RECORD EXCERPTS START

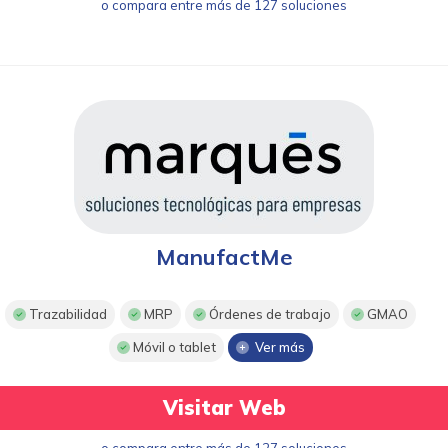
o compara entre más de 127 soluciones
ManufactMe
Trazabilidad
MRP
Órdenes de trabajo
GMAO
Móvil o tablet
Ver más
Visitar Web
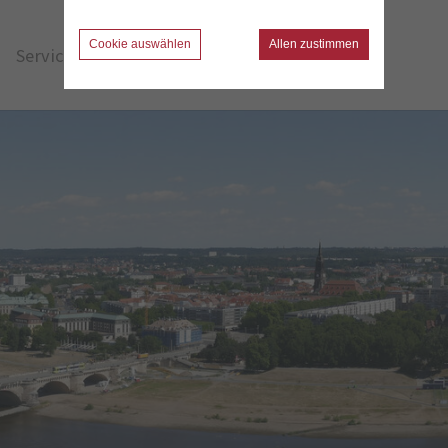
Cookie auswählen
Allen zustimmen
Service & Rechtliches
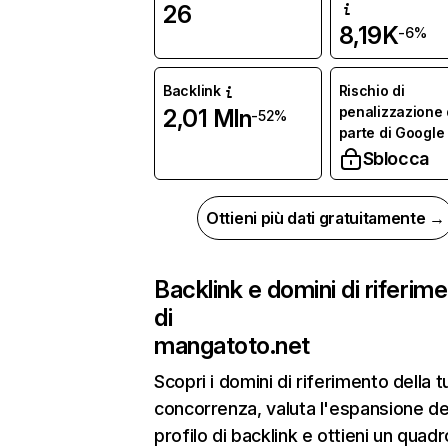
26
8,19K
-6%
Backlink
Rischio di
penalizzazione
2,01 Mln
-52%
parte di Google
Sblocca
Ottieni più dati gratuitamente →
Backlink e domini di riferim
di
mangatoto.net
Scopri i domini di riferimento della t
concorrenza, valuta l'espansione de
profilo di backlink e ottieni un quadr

RECORD EXCERPTS END

Could you give the number of lines in the data above that contain the string "domini", with no other words?

2